Each of these inhibitors has their own advantages, and correspondingly, their own unique quirks. For example, the clinically well-tolerated Enzastaurin inhibited SARS-CoV-2 infection in A549 human lung carcinoma cells engineered to express hACE2, and also inhibited virally-mediated cytopathic effects in Vero E6 cells. On the other hand, CHIR99021, a more selective inhibitor, effectively blocked SARS-CoV-2 replication in the Calu-3 human NSCLC cell line. More generally, the search for the perfect kinase inhibitors is often plagued in turn by increasingly parochial effectiveness and cell-type specific peculiarities. Significant variability across different laboratories similarly confounds apace. (https://www.medrxiv.org/content/10.1101/2021.02.17.21251933v1)

Many inhibitors appear to be multifunctional

While immune system signaling kinases, and consequently their inhibitors, may at first appear to operate in largely separate realms from kinases critical to viral life cycle, this is not always the case. Certain JAK inhibitors with well established immune-taming capability, particularly baricitinib, initially hinted at specific antiviral activity via interference with viral endocytosis or subsequent entry into susceptible cells. In the fullness of time, however, it has seemingly been largely de-emphasized in NIH Covid treatment guidelines after poor performance in clinical trials. In this case the data is far from pure — real world confounders, like all the test subjects also necessarily being on other antiviral hopefuls like remdesivir, are ever present.
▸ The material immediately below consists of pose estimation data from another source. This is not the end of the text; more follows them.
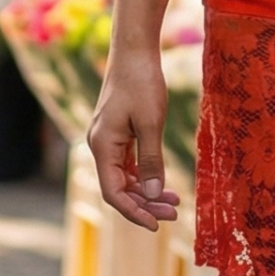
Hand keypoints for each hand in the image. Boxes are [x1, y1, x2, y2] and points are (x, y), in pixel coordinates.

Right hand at [88, 46, 181, 231]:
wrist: (134, 51)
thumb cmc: (142, 82)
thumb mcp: (150, 122)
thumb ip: (150, 159)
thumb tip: (152, 193)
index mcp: (102, 146)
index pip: (113, 192)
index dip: (134, 212)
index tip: (157, 224)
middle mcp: (100, 146)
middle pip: (118, 187)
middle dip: (144, 204)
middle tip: (173, 213)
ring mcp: (108, 140)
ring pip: (124, 177)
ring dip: (146, 191)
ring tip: (174, 201)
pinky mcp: (118, 133)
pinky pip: (127, 163)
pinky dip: (144, 175)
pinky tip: (162, 182)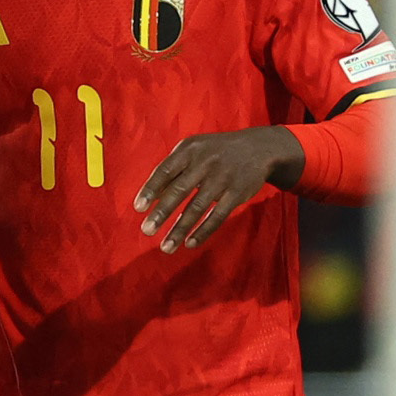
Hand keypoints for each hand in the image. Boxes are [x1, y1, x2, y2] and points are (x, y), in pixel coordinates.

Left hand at [134, 126, 306, 252]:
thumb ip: (172, 170)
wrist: (257, 148)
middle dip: (161, 213)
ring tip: (165, 247)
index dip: (150, 189)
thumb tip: (150, 196)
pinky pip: (217, 216)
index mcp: (189, 150)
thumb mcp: (192, 151)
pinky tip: (189, 243)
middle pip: (179, 191)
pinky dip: (203, 231)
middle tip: (146, 230)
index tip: (138, 208)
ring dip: (179, 229)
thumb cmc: (214, 152)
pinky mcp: (237, 193)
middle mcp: (204, 163)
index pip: (165, 171)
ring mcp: (222, 178)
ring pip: (197, 208)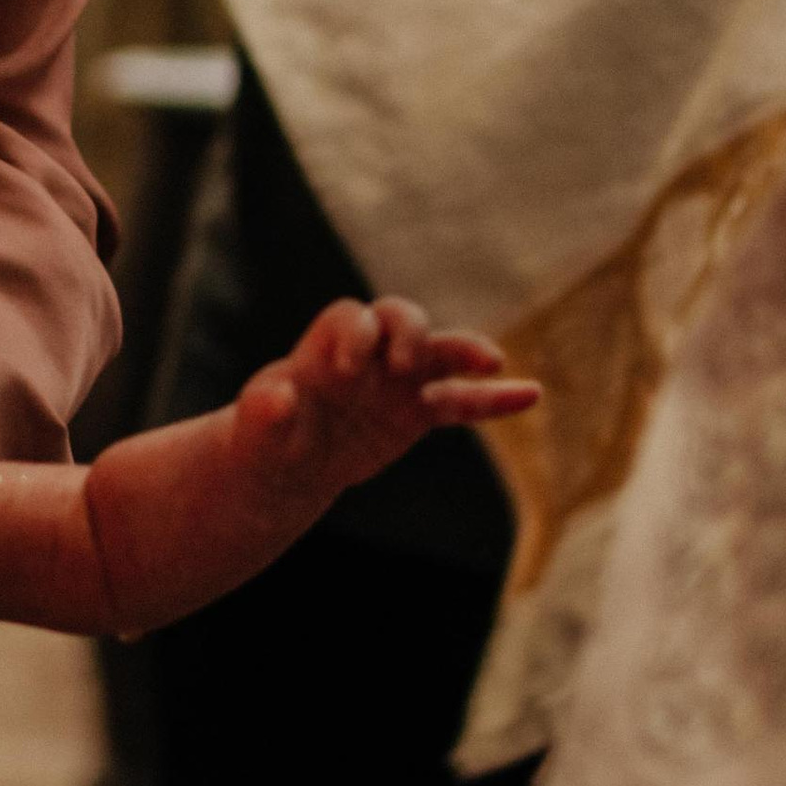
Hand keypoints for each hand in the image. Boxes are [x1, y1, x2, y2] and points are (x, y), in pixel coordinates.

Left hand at [234, 299, 538, 501]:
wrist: (284, 467)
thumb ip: (262, 409)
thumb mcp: (254, 432)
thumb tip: (278, 394)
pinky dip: (494, 399)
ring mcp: (396, 381)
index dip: (354, 334)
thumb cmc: (264, 441)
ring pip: (438, 352)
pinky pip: (462, 401)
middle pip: (397, 318)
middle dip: (407, 332)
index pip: (348, 319)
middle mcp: (366, 356)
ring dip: (464, 351)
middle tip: (402, 365)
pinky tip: (531, 395)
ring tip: (490, 362)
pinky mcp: (418, 411)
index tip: (348, 369)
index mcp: (323, 352)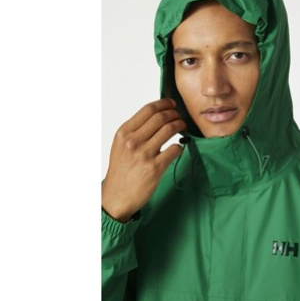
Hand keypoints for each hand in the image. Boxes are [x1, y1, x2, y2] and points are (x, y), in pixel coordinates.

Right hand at [102, 98, 186, 222]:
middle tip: (180, 117)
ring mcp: (144, 154)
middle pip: (161, 118)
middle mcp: (133, 141)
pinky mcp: (155, 168)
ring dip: (180, 126)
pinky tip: (178, 148)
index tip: (172, 104)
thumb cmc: (121, 170)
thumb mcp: (121, 145)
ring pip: (170, 130)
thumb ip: (136, 130)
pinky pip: (174, 150)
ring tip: (182, 128)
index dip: (164, 104)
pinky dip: (179, 146)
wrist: (116, 196)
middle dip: (174, 114)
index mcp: (124, 133)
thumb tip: (157, 115)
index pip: (148, 110)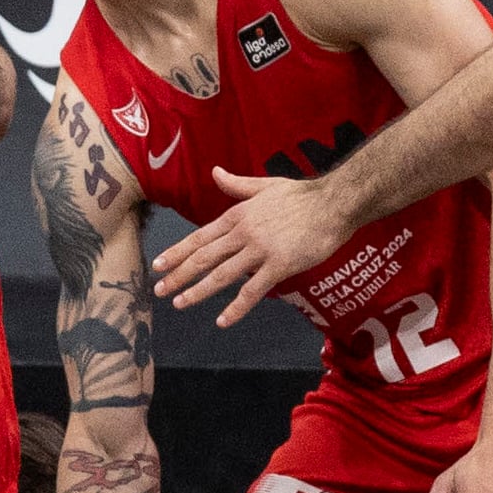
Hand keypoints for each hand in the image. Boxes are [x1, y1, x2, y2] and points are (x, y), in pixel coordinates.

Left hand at [154, 168, 352, 326]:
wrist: (333, 204)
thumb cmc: (302, 195)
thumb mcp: (265, 186)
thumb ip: (237, 184)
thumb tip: (216, 172)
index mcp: (238, 215)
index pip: (200, 237)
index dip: (177, 252)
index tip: (159, 265)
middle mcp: (243, 233)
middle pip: (204, 257)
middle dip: (179, 274)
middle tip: (159, 290)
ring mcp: (260, 250)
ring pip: (222, 275)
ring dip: (198, 291)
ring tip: (180, 303)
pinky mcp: (279, 265)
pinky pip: (252, 291)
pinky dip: (236, 307)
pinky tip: (222, 320)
Other studies have indicated that kinase activities for PKC, IRAK4, MARK3, p38, and TBK1 were significantly perturbed within 15 minutes of viral infection. Of these, PKC, IRAK4, and p38 reduced SARS-CoV-2 replication after their corresponding inhibitors were applied. While viral inhibition is the obvious goal, without which there would be no compensatory and correspondingly risky immune response, PKC and p38 inhibitors gave an added benefit of reduced proinflammatory cytokine production. Boots on the ground imaging data using RNA probes and pseudovirus entry assays further indicated that PKC may be the best target to stop viral entry, although a complete accounting of how phosphorylation dynamics changes during the SARS-CoV-2 entry process awaits. (https://www.chinesechemsoc.org/doi/10.31635/ccschem.021.202000603)
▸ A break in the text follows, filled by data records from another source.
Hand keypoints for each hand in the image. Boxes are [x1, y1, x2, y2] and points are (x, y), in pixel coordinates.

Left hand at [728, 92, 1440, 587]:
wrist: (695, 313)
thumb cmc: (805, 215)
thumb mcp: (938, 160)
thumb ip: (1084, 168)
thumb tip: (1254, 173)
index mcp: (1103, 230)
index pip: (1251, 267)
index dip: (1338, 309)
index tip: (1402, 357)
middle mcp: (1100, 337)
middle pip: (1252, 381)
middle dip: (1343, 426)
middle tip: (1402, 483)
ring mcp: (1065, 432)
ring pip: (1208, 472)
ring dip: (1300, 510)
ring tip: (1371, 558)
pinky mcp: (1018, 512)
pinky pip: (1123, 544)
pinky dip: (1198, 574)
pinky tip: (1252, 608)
Microdissection of cell type specific signaling

The devil in the details in this case is that different PKC inhibitors resulted in very different effects in Vero E6 cells and two human cell lines, presumably due to presence or absence of IFN-1. The authors suggest an IFN-1 deficit should affect overall viral replication but not phosphodynamics, since the entry process they focused on occurs prior to IFN-1 participation. The researchers also used small interfering (si)RNAs to specifically knock down different isoforms of PKC used in their viral inhibition assay and found that PKCβ appears to play the most significant role in viral replication.

More recently, another kinase inhibitor screening identified cell signaling pathways including mTOR-PI3K-AKT and ABL-BCR/MAPK that were critical for SARS-CoV-2 infection. A secondary drug-protein interaction screening suggested two drugs currently in clinical trials, namely berzosertib and torin2, could inhibit SARS-CoV-2 cytopathic effects in human epithelial cells. Testing in multiple cell types, including a primary human lung tissue culture with a mucociliary air-liquid interface showed that berzosertib was particularly effective at blocking replication at the post-entry step. As berzosertib may likely have several effects beyond inhibition of ATM, ATR and CHK1, it may be instructive to also look for direct antiviral effects synergistic with compounds acting on RNA polymerases or other targets.(https://www.sciencedirect.com/science/article/pii/S2211124721002540 )

While a large body of knowledge already exists for oncologic and immunologic indications of kinase inhibitors, a substantial contribution to the antiviral arena is now being made courtesy of SARS-CoV-2.